Instructions to follow ▸
Pictures aside, return all of the records exactly as they stand.

Body or hand keypoint data ▸
»»
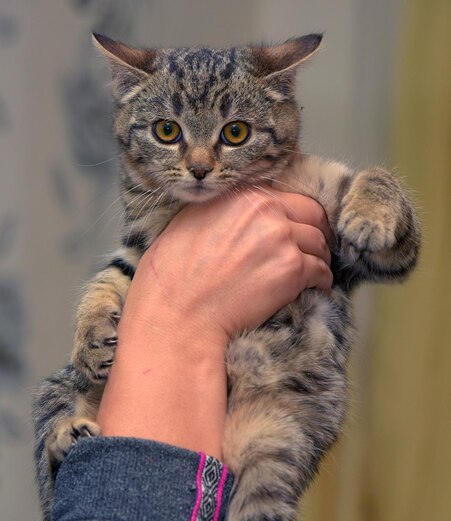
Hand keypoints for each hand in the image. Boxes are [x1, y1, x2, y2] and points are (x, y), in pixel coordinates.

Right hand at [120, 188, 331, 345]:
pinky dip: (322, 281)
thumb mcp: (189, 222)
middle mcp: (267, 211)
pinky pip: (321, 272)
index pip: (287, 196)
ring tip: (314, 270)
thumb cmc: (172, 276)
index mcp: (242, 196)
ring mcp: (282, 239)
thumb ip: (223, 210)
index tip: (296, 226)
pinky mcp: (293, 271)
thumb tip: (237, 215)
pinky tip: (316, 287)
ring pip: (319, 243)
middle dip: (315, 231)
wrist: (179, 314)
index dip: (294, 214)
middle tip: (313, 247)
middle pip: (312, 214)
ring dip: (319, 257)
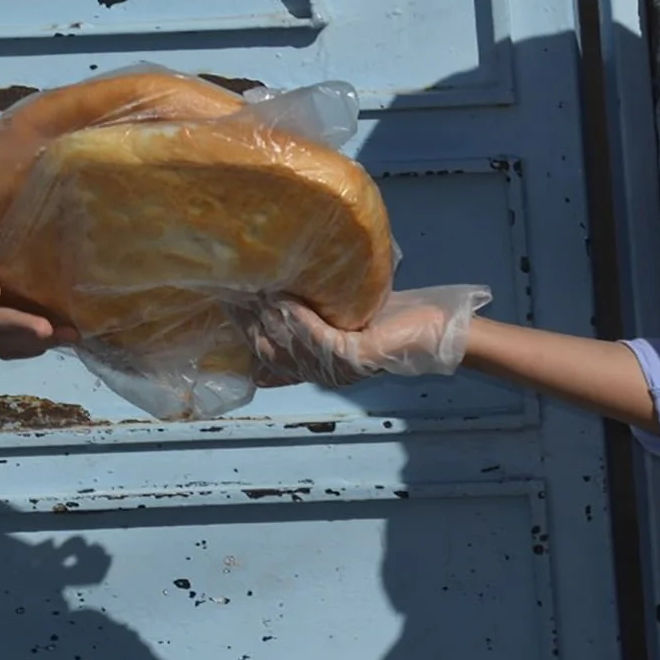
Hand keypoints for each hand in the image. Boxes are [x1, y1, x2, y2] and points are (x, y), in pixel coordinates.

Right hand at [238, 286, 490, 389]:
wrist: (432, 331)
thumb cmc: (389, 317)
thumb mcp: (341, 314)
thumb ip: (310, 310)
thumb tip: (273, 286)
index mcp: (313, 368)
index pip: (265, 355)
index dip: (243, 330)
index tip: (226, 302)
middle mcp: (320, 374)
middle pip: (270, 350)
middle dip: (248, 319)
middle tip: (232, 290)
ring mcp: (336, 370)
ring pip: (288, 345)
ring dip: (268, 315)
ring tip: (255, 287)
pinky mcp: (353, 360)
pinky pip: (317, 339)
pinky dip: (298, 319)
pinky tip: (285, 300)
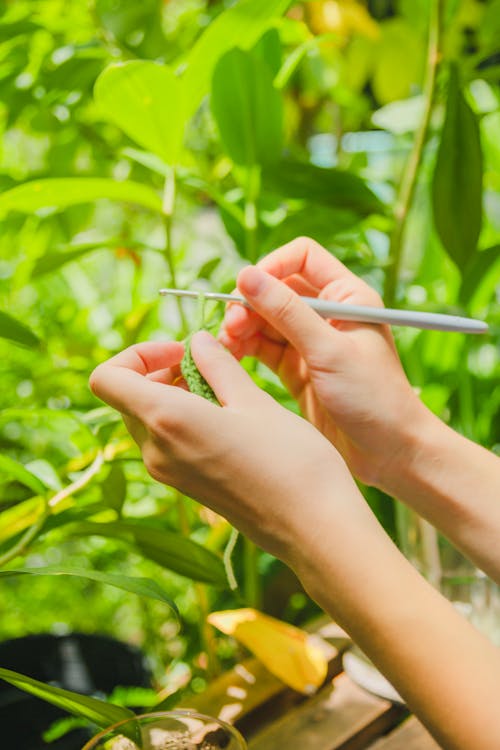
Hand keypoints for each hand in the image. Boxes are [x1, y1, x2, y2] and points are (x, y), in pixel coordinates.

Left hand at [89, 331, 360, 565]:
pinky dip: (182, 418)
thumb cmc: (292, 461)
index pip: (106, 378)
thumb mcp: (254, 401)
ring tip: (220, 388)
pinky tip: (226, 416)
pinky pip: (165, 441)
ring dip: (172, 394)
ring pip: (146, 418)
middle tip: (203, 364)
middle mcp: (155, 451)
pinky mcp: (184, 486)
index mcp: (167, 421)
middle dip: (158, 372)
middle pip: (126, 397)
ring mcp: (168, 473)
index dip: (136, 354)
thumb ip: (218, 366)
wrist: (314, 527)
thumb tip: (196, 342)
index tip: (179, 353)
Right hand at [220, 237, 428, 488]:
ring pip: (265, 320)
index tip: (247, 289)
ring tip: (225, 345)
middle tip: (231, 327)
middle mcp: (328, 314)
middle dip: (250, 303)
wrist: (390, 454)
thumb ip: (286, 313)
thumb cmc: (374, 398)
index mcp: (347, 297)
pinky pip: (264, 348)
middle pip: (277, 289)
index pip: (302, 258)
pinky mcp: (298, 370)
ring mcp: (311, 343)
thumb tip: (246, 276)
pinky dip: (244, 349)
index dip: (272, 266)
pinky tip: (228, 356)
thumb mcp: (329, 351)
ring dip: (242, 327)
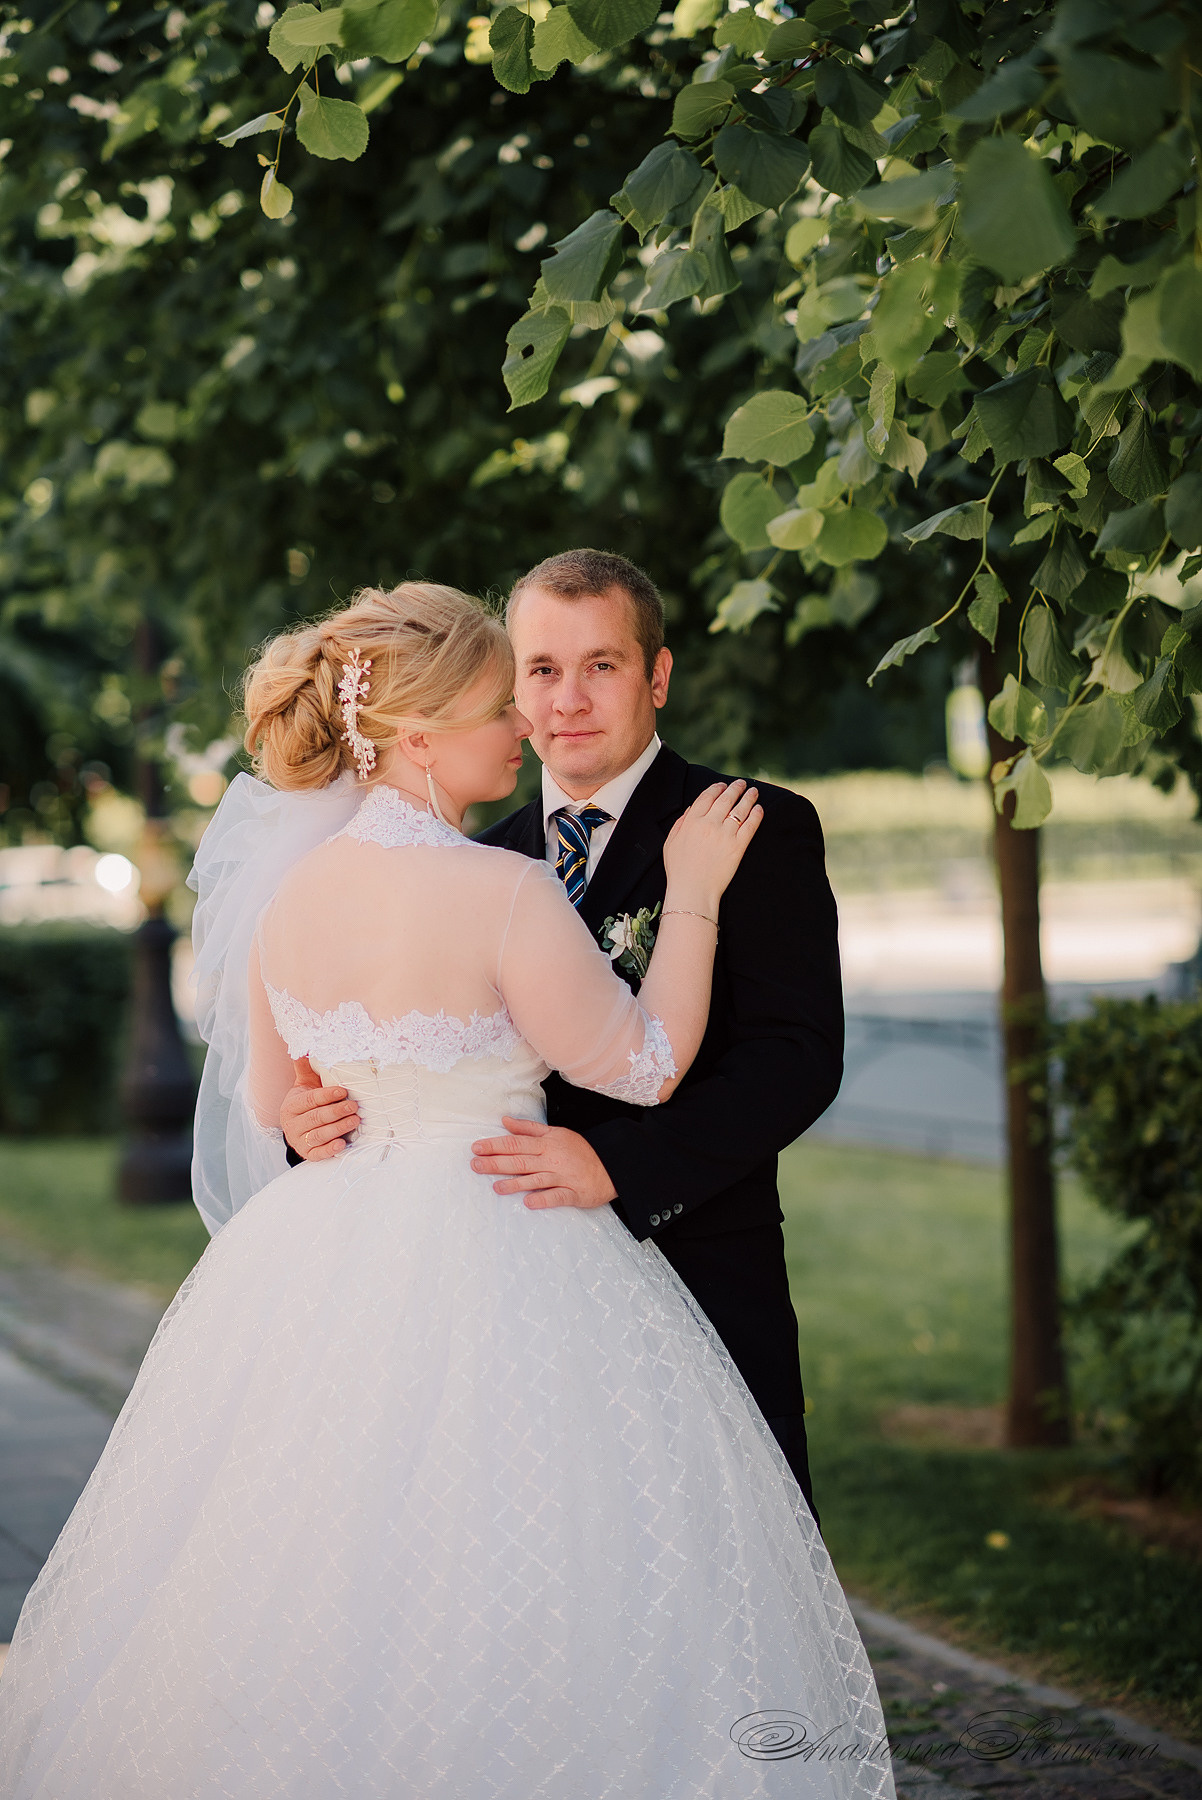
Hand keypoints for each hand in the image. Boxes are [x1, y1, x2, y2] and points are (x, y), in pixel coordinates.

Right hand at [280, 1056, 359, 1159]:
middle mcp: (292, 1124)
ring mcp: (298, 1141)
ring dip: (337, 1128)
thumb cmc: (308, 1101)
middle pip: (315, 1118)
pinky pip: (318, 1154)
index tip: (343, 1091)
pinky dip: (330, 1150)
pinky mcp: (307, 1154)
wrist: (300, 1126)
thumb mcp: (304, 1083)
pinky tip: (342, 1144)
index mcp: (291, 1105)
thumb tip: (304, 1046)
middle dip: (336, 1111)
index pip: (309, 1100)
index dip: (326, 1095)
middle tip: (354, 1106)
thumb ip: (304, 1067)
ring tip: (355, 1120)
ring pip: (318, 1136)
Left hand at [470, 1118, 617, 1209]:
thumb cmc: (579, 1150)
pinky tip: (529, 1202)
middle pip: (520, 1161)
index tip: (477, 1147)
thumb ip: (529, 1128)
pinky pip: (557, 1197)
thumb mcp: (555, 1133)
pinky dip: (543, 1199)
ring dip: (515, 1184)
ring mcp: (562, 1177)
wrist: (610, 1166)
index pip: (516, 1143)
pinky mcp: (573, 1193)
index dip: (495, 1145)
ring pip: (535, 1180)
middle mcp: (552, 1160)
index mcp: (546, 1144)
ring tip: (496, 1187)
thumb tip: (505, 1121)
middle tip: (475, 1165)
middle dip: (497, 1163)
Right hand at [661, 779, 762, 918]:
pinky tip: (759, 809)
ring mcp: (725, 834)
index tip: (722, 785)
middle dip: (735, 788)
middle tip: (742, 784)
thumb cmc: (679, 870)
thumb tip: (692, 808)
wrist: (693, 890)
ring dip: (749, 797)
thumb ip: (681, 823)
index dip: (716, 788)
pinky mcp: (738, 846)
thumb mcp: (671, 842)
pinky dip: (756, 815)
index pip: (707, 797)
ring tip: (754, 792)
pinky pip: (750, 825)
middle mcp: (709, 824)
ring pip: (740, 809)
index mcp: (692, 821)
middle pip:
««
Written response ▸
Hand keypoints for each hand in the image. Boxes are [x1, y1, x2, y2] and points are (x, y), in pixel coordinates.

Right hand at [120, 188, 331, 345]:
pinky dip: (322, 281)
thumb mcp: (189, 222)
middle mcp: (267, 211)
pinky pip: (321, 272)
index pip: (287, 196)
ring tip: (314, 270)
thumb cmc: (172, 276)
index mcp: (242, 196)
ring mcp: (282, 239)
thumb ip: (223, 210)
index tip: (296, 226)
pinky mcp: (293, 271)
thumb tip: (237, 215)
pinky tip: (316, 287)
ring pip: (319, 243)
middle dip: (315, 231)
wrist: (179, 314)
index dip: (294, 214)
middle tip: (313, 247)
middle pip: (312, 214)
ring dip: (319, 257)
Hand keypoints for each hand in the image. Boxes are [x1, y1, x2, y2] and points are (x, y), in pixel coordinates.

Right hand at [238, 286, 490, 389]:
wrist: (432, 331)
thumb cmc: (389, 317)
thumb mcp: (341, 314)
thumb ip: (310, 310)
thumb tip: (273, 286)
index mcp: (313, 368)
index pip: (265, 355)
index dip: (243, 330)
index tip: (226, 302)
middle mcp: (320, 374)
middle pip: (270, 350)
middle dip: (248, 319)
middle tip: (232, 290)
ring mcp: (336, 370)
ring pip: (288, 345)
ring dip: (268, 315)
ring tip: (255, 287)
pinky mcp: (353, 360)
pinky pip: (317, 339)
pinky dip: (298, 319)
pinky tip: (285, 300)
Hand keypoints for each hand in the image. Boxes are [x1, y1, x2, y2] and points are (x, y), in pixel coordinates.

Left hand at [89, 331, 360, 565]:
pinky dip: (182, 418)
thumb cmc: (292, 461)
index pip: (106, 378)
thumb mcp: (254, 401)
ring tip: (220, 388)
pinky tip: (226, 416)
pinky pip: (165, 441)
ring dip: (172, 394)
ring pip: (146, 418)
middle tip: (203, 364)
middle mcp: (155, 451)
pinky mcp: (184, 486)
index mcp: (167, 421)
middle dip: (158, 372)
middle pip: (126, 397)
ring mcp: (168, 473)
index dip: (136, 354)
thumb ip: (218, 366)
wrist: (314, 527)
thumb tip: (196, 342)
index tip: (179, 353)
Right hand at [220, 237, 428, 488]:
ring pip: (265, 320)
index tip: (247, 289)
ring tip: (225, 345)
middle tip: (231, 327)
middle mcp: (328, 314)
middle dip: (250, 303)
wrist: (390, 454)
thumb ip: (286, 313)
thumb cmc: (374, 398)
index mcp: (347, 297)
pinky pip: (264, 348)
middle pip: (277, 289)
index pip: (302, 258)
pinky mcp: (298, 370)
ring mcp: (311, 343)
thumb tip: (246, 276)
pinky dip: (244, 349)
index dip: (272, 266)
pinky tip: (228, 356)
thumb mcp: (329, 351)
ring dip: (242, 327)
Hand keypoints for each hand in the image. Boxes are [x1, y1, x2, y2] and points are (x, y), in pixel coordinates.

Right hand at [280, 1056, 359, 1159]:
middle mcp: (292, 1124)
ring mcp: (298, 1141)
ring dip: (337, 1128)
thumb cmc: (308, 1101)
middle pip: (315, 1118)
pinky pip: (318, 1154)
index tip: (343, 1091)
pinky dip: (330, 1150)
pinky mcp: (307, 1154)
wrist: (300, 1126)
thumb mcp: (304, 1083)
pinky tip: (342, 1144)
index mcp: (291, 1105)
thumb tip: (304, 1046)
middle dip: (336, 1111)
index pip: (309, 1100)
index dip: (326, 1095)
middle tip: (354, 1106)
thumb ip: (304, 1067)
ring tip: (355, 1120)
ring pip: (318, 1136)
Left hand at [470, 1118, 617, 1209]:
thumb cmc: (579, 1150)
pinky tip: (529, 1202)
middle pip: (520, 1161)
index tip: (477, 1147)
thumb ip: (529, 1128)
pinky pip: (557, 1197)
thumb mcp: (555, 1133)
pinky dip: (543, 1199)
ring dip: (515, 1184)
ring mcp: (562, 1177)
wrist: (610, 1166)
index pip: (516, 1143)
pinky mcp: (573, 1193)
index dip: (495, 1145)
ring pip: (535, 1180)
middle mcp: (552, 1160)
index mcp: (546, 1144)
ring tip: (496, 1187)
thumb tip: (505, 1121)
middle tip: (475, 1165)
middle dip: (497, 1163)
Right hand at [661, 779, 762, 918]:
pinky tip: (759, 809)
ring mcp: (725, 834)
index tip: (722, 785)
middle dip: (735, 788)
middle tip: (742, 784)
thumb cmc: (679, 870)
thumb tip: (692, 808)
wrist: (693, 890)
ring dip: (749, 797)
thumb ip: (681, 823)
index dip: (716, 788)
pinky mcp: (738, 846)
thumb mcp: (671, 842)
pinky dip: (756, 815)
index pip: (707, 797)
ring tip: (754, 792)
pinky pip: (750, 825)
middle mcp: (709, 824)
ring pip: (740, 809)
index mcp: (692, 821)
middle pip:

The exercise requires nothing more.